[Source data]
— start —
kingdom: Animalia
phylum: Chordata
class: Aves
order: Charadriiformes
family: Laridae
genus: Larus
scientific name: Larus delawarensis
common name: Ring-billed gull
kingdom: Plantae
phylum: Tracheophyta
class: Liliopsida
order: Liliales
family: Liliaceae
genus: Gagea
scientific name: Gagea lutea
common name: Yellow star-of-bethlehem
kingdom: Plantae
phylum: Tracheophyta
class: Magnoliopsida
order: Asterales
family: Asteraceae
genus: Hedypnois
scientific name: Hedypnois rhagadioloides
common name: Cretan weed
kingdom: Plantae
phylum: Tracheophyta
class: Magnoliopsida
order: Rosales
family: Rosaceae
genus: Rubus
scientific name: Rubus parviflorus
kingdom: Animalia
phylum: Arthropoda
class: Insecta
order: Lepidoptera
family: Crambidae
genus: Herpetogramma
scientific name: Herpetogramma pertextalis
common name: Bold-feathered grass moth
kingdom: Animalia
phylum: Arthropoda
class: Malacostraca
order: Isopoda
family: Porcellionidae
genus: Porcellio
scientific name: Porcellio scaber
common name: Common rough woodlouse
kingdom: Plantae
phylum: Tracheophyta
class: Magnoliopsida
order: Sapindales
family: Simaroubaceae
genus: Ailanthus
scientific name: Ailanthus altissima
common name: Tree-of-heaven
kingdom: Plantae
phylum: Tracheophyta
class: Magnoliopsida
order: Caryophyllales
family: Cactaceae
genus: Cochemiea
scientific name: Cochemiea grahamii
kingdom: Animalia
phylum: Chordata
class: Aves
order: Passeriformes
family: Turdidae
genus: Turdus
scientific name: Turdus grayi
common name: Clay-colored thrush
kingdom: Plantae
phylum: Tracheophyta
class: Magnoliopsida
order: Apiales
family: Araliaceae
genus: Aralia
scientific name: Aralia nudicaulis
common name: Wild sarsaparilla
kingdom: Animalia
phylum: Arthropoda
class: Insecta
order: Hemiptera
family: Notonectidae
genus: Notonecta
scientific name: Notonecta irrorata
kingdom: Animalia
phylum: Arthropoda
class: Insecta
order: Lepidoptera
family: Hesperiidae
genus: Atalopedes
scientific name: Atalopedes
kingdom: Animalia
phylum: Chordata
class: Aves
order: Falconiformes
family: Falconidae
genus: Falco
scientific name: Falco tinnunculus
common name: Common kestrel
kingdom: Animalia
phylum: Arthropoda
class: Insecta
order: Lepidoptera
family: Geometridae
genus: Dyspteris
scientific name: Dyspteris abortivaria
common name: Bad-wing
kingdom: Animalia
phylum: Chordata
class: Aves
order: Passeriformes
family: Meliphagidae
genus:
— end —
■ Do this: Could you render the listing above as a numbered list, covering only the lines from the one with "common name: Clay-colored thrush" up to and including the one with "genus: Notonecta" and leaving out any blank lines?

■ Result for this task:
1. common name: Clay-colored thrush
2. kingdom: Plantae
3. phylum: Tracheophyta
4. class: Magnoliopsida
5. order: Apiales
6. family: Araliaceae
7. genus: Aralia
8. scientific name: Aralia nudicaulis
9. common name: Wild sarsaparilla
10. kingdom: Animalia
11. phylum: Arthropoda
12. class: Insecta
13. order: Hemiptera
14. family: Notonectidae
15. genus: Notonecta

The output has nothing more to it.